Cumhurbaşkanı Gül, Türkiye'yi herkesin imrenerek seyrettiğini, Türkiye'nin 5-10 sene sonrasının çok çok daha güçlü olacağını anlattı.
Türkiye'nin bugünkü haliyle Avrupa'nın 6. büyük ekonomisine sahip olduğunu belirten Gül, "Türkiye'nin demokrasisi, ekonomisi güçlü olunca, güçlü güvenlik güçleri, silahlı kuvvetleri, polis teşkilatı bunlar olunca, bu ülke hem kendi içerisinde herkese hem de çevresine huzur verecektir. Hiç bir şeyden çekinmemek lazım.

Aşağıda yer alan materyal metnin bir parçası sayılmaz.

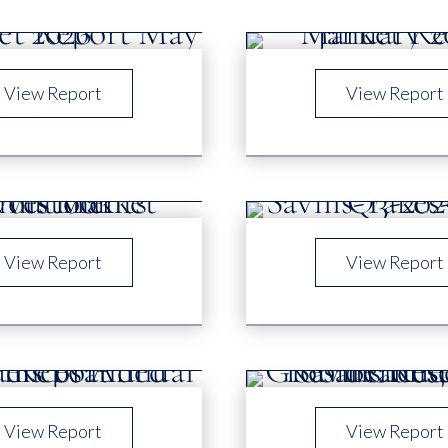
View Report
View Report
View Report
View Report
View Report
View Report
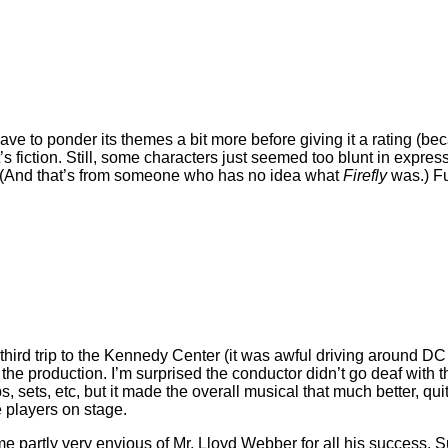
 have to ponder its themes a bit more before giving it a rating (be
t’s fiction. Still, some characters just seemed too blunt in expres
est. (And that’s from someone who has no idea what
Firefly
was.) Fu
third trip to the Kennedy Center (it was awful driving around DC t
he production. I’m surprised the conductor didn’t go deaf with th
ops, sets, etc, but it made the overall musical that much better, 
 players on stage.
e partly very envious of Mr. Lloyd Webber for all his success. S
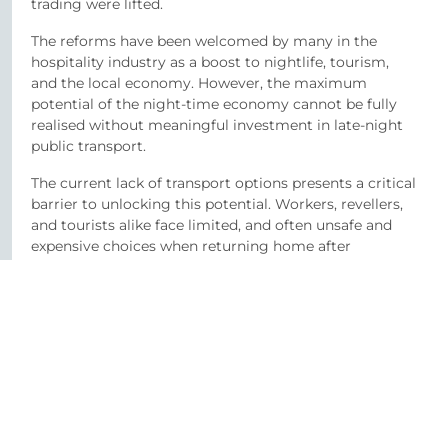
trading were lifted.
The reforms have been welcomed by many in the
hospitality industry as a boost to nightlife, tourism,
and the local economy. However, the maximum
potential of the night-time economy cannot be fully
realised without meaningful investment in late-night
public transport.
The current lack of transport options presents a critical
barrier to unlocking this potential. Workers, revellers,
and tourists alike face limited, and often unsafe and
expensive choices when returning home after
midnight. Moreover, the fact that hospitality workers
often finish shifts around 3am mean they are left with
few safe or affordable travel options, raising ongoing
concerns about staff welfare and public safety. Some
venue owners have chosen not to extend licensing
hours, prioritising their staff’s work-life balance and
safety.
Despite clear public demand, Belfast is the only UK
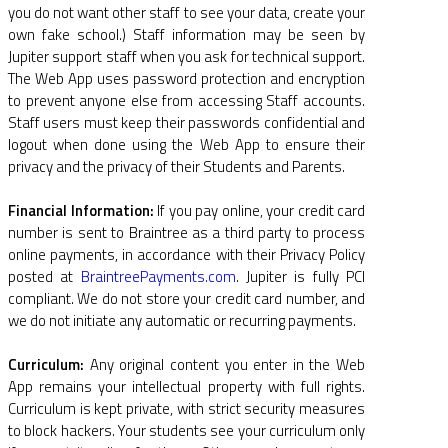
you do not want other staff to see your data, create your
own fake school.) Staff information may be seen by
Jupiter support staff when you ask for technical support.
The Web App uses password protection and encryption
to prevent anyone else from accessing Staff accounts.
Staff users must keep their passwords confidential and
logout when done using the Web App to ensure their
privacy and the privacy of their Students and Parents.
Financial Information:
If you pay online, your credit card
number is sent to Braintree as a third party to process
online payments, in accordance with their Privacy Policy
posted at
BraintreePayments.com
. Jupiter is fully PCI
compliant. We do not store your credit card number, and
we do not initiate any automatic or recurring payments.
Curriculum:
Any original content you enter in the Web
App remains your intellectual property with full rights.
Curriculum is kept private, with strict security measures
to block hackers. Your students see your curriculum only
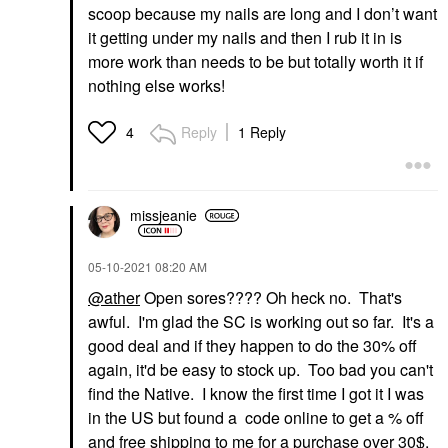
scoop because my nails are long and I don’t want
it getting under my nails and then I rub it in is
more work than needs to be but totally worth it if
nothing else works!
Reply
1 Reply
4
missjeanie
‎05-10-2021
08:20 AM
@ather
Open sores???? Oh heck no. That's
awful. I'm glad the SC is working out so far. It's a
good deal and if they happen to do the 30% off
again, it'd be easy to stock up. Too bad you can't
find the Native. I know the first time I got it I was
in the US but found a code online to get a % off
and free shipping to me for a purchase over 30$.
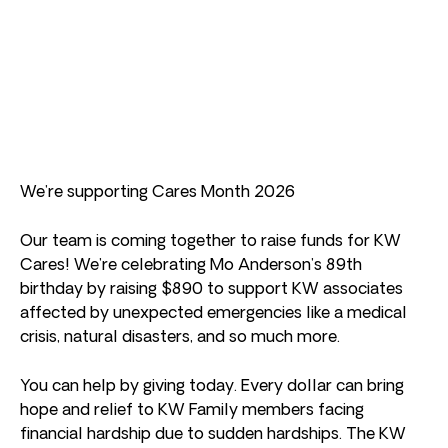
We’re supporting Cares Month 2026
Our team is coming together to raise funds for KW
Cares! We’re celebrating Mo Anderson’s 89th
birthday by raising $890 to support KW associates
affected by unexpected emergencies like a medical
crisis, natural disasters, and so much more.
You can help by giving today. Every dollar can bring
hope and relief to KW Family members facing
financial hardship due to sudden hardships. The KW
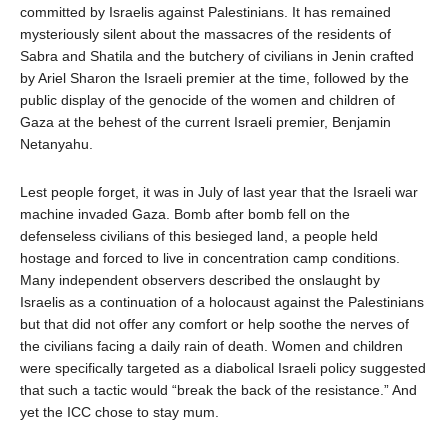
committed by Israelis against Palestinians. It has remained
mysteriously silent about the massacres of the residents of
Sabra and Shatila and the butchery of civilians in Jenin crafted
by Ariel Sharon the Israeli premier at the time, followed by the
public display of the genocide of the women and children of
Gaza at the behest of the current Israeli premier, Benjamin
Netanyahu.
Lest people forget, it was in July of last year that the Israeli war
machine invaded Gaza. Bomb after bomb fell on the
defenseless civilians of this besieged land, a people held
hostage and forced to live in concentration camp conditions.
Many independent observers described the onslaught by
Israelis as a continuation of a holocaust against the Palestinians
but that did not offer any comfort or help soothe the nerves of
the civilians facing a daily rain of death. Women and children
were specifically targeted as a diabolical Israeli policy suggested
that such a tactic would “break the back of the resistance.” And
yet the ICC chose to stay mum.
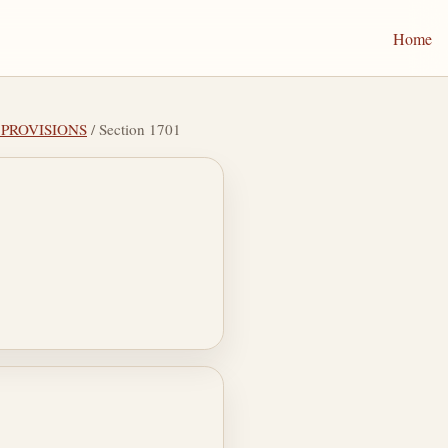
Home
L PROVISIONS
/ Section 1701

Çünkü bu ülkede sevgi, saygı bu ülkenin temelinde ve bu ülke insanlarının geninde vardır" şeklinde konuştu.
Gül, uzun süreden sonra Tunceli'yi ziyaret eden bir Cumhurbaşkanı olduğunu öğrenince bundan büyük mutluluk ve gurur duyduğunu söyledi.
Gül, ülkenin her tarafının, dört bir yanının birbirinden kıymetli olduğunu, Samsun'dan Mersin'e Edirne'den Hakkari'ye kadar her tarafın bu ülkenin parçası olduğunu ve bir bütünü oluşturduğunu kaydetti.
"Tüm illerimiz, hepsi de bu aziz vatanın en kıymetli illerindendir, hiç birinin birbirinden farkı yoktur. Hepsi de bizimdir. Biz de bütün bu illerimizin hepsindeyiz" diyen Gül, bu çerçevede Tunceli'ye gelmenin, buranın sorunlarını dinlemenin, buradaki gelişmeyi görmenin kendisini çok mutlu ettiğini dile getirdi.
Üniversitenin kısa süre içinde bu kadar başarı elde ettiğinin hep beraber görüldüğünü söyleyen Gül, "Açıkçası ben de bu kadar beklemiyordum" dedi.
"Sembolik anlamı var"
Üniversitenin, şehrin meselelerine kısa süre içinde sahip çıktığını da gördüğünü söyleyen Gül, üniversitenin güçlenmesi için ellerinden geleni yapacaklarını belirtti.
Gül, "Ben de bu üniversitenin sadece devlet kaynaklarıyla değil, hayırsever vatandaşlarımız vasıtasıyla da gelişmesi için ne gerekiyorsa bunu yapacağım" dedi.
Bu üniversitenin başarısının hep beraber görülmesi gerektiğini söyleyen Gül, "Bir taraftan eğitim yapacaksınız, bir taraftan bu şehrin gelişmesini, bu şehrin insanlarının sorunlarını çözeceksiniz, çevresine, ekonomisine, kültürüne duyarlı olacaksınız. Böyle bir misyonunuz da var. Unutmayın ki, sembolik anlamı var bu üniversitenin. Onun için bu görevinizi en iyi şekilde yapacağınıza inanıyorum. Başta Tunceli'deki bütün kamu görevlileri ve halk yardımcı olacak sonra da Ankara tabi size yardımcı olacak" diye konuştu.
Cumhurbaşkanı Abdullah Gül, gerçekleştirdiği ziyaretler ve katıldığı Tunceli Üniversitesi akademik yılı açılış törenin ardından ilden ayrıldı. Cumhurbaşkanı Gül, Elazığ'daki programına katılmak için kara yolu ile bu kente geçti.
Gül, doğuya en kapsamlı ziyaretini göreve geldikten sonra yapmış; 11-14 Eylül 2007 tarihlerinde van, Hakkari, Siirt ve Diyarbakır'a gitmişti. Cumhurbaşkanı, doğuya en son ziyaretini ise 8 Ağustos 2009'da Bitlis'e yapmıştı.